Cada conmemoración arrastra y se enfrenta a los fantasmas de su política. Nuestra guerra civil, nuestra incluso para los que nunca la vivimos, es el mejor fantasma de nuestra ideología bipolar. En el quinto país más contaminante del mundo, la distopía tecnológica se presenta como un buen fantasma para el programa de performaces del 25 aniversario Transmediale.
A mi llegada en jueves Berlín y a la Haus der Kulturen der Welt este comentario pesimista sobre el uso y aplicación de las tecnología en la cultura se hizo patente cuando me electrocuté.
En el hall principal una instalación de Ben Woodeson (fuera del programa de performances), tras haber sido obligado a firmar un acuerdo de responsabilidad en el que eximias de responsabilidad de muerte a la institución(que por supuesto nadie leía), te pegaba un calambrazo que te dejaba seco en un espacio donde incluso está prohibido fumar, restricción inteligentemente obviada en muchos lugares de Berlín. La descarga, doy fe, no era una broma.
Algo similar sucedió el viernes con Mario de Vega y su performance Thermal. Una estructura de cuatro altavoces y cuatro microondas, cada uno lleno con materiales que al ser estos encendidos, entraban en combustión. Esta actividad electromagnética era a la vez amplificada y manipulada en directo. Con todo el hall oliendo a chamusquina, una intensidad de bajos considerable y mirando de frente a cuatro microondas en llamas que caían al suelo por efecto de la extrema vibración, lo primero que sentías era el temor a una explosión inminente.
Como en el caso de la obra de Ben Woodenson, una vez pasado el temor inicial, se evidenciaban las dudas, primero, sobre la cultura del miedo y la precaución. Dudas por otro lado que afectan más al imaginario audiovisual de las catástrofes. Sin embargo estas catástrofes en las que las máquinas nos amenazan, se volvían domésticas, cotidianas y un poco más reales.
El resto del programa de The Ghost in the Machine se extendía sobre una desconfianza bien distinta a los medios digitales.
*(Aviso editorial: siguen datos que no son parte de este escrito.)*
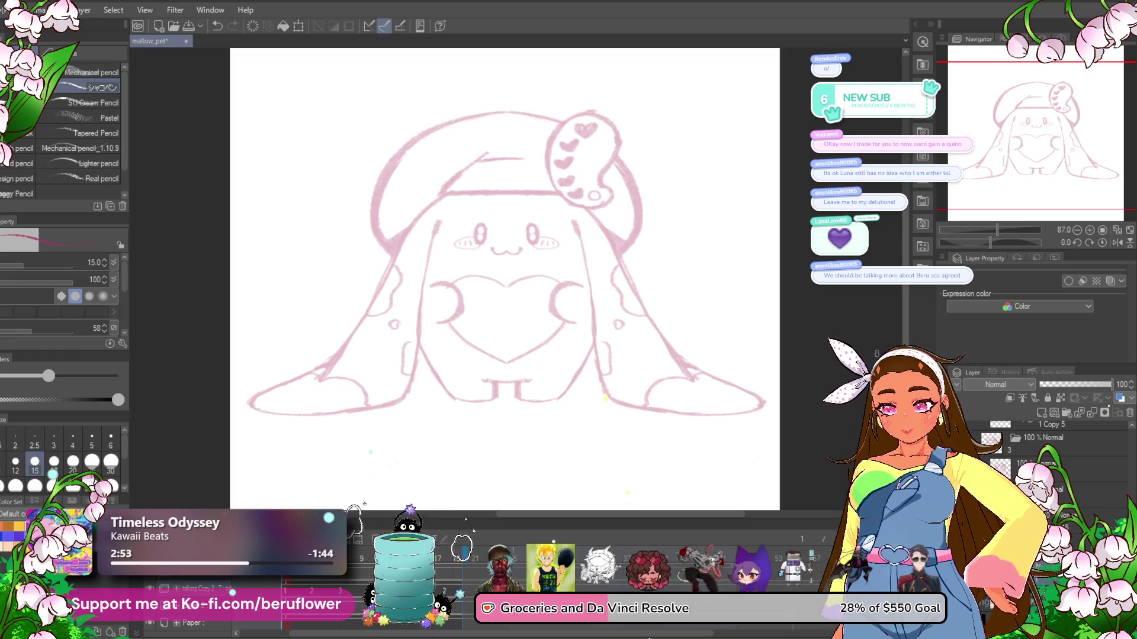
{"action": "key", "text": "ctrl+y"}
El jueves el programa de ideomotoric chatroom + The Glitch Moment(um), exponía esa desconfianza con el medio a partir del glitch y el ruido, la estetización del error y la aleatoriedad. La perfomance de Rosa Menkman presentó una interpretación poética, colorida y emotiva del glitch, un ejercicio conciso y envolvente en su duración justa, algo importantísimo en este contexto.
El viernes y el sábado, la programación en el auditorio se centró en el Joshua Light Show, preparado en colaboración con CTM. Esta parte del programa se presentaba como homenaje a Joshua White, que se convirtió en el residente «visualista» residente del Fillmore East de Nueva York en los 60, donde hizo espectáculos luminosos con líquidos y otros medios analógicos para la jet-set del rock psicodélico. En esta ocasión se presentaba el acompañamiento de Oneohtrix Point Never y Manuel Göttsching.
También en la relación de estos dos artistas era sencillo trazar opuestos, el tema constante de toda la programación. En el caso de Oneohtrix, las decostrucciones violentas de melodías clásicas, no terminaban de casar con los flujos líquidos de la pantalla, lo que al final terminaría agradeciendo en la actuación del sábado.
Lo que hasta ese momento parecía una postura de desconfianza y revisión del medio digital a través de la reformulación de las tecnologías analógicas, se convirtió en un ejercicio de revival.
En el momento en que una buena parte del patio de butacas se encontraba reservado (no había pasado esto en los días enteriores), y que el ambientillo en la platea se asemejaba demasiado al de la fraternal irrelevancia de una feria de venta de cuadros, saltó nuestra desconfianza.
La primera parte de la actuación, contundente. La cosa, sin embargo, se torció cuando Manuel Göttsching sacó su guitarra y una asistente apareció en el escenario moviéndose muy despacio ataviada con un auricular de regidora, una cámara de mano y una falda de lentejuelas. Lo que esta grababa se reproducía manipulado en la pantalla, mientras se oía murmurar la indignación entre el público, con aquello que a ratos parecía un espectáculo de mimo, o, peor aún, una danza Butoh. Una parte del público se fue, pese a que se había solicitado que nadie se moviese de su asiento.
Con todo da para preguntarse por las intenciones de semejante proyecto. Envueltos en la solemnidad de la última Light show, su comisaria Sandra Naumann exponía que en los 70 no había móviles, por lo que para mejorar nuestra experiencia «no photos, no video, and absolutely no streaming». Poco después una espectadora que no había vivido en los 70 saltaba, literalmente, sobre mi asiento para espetar a otro espectador que había osado encender su smartphone.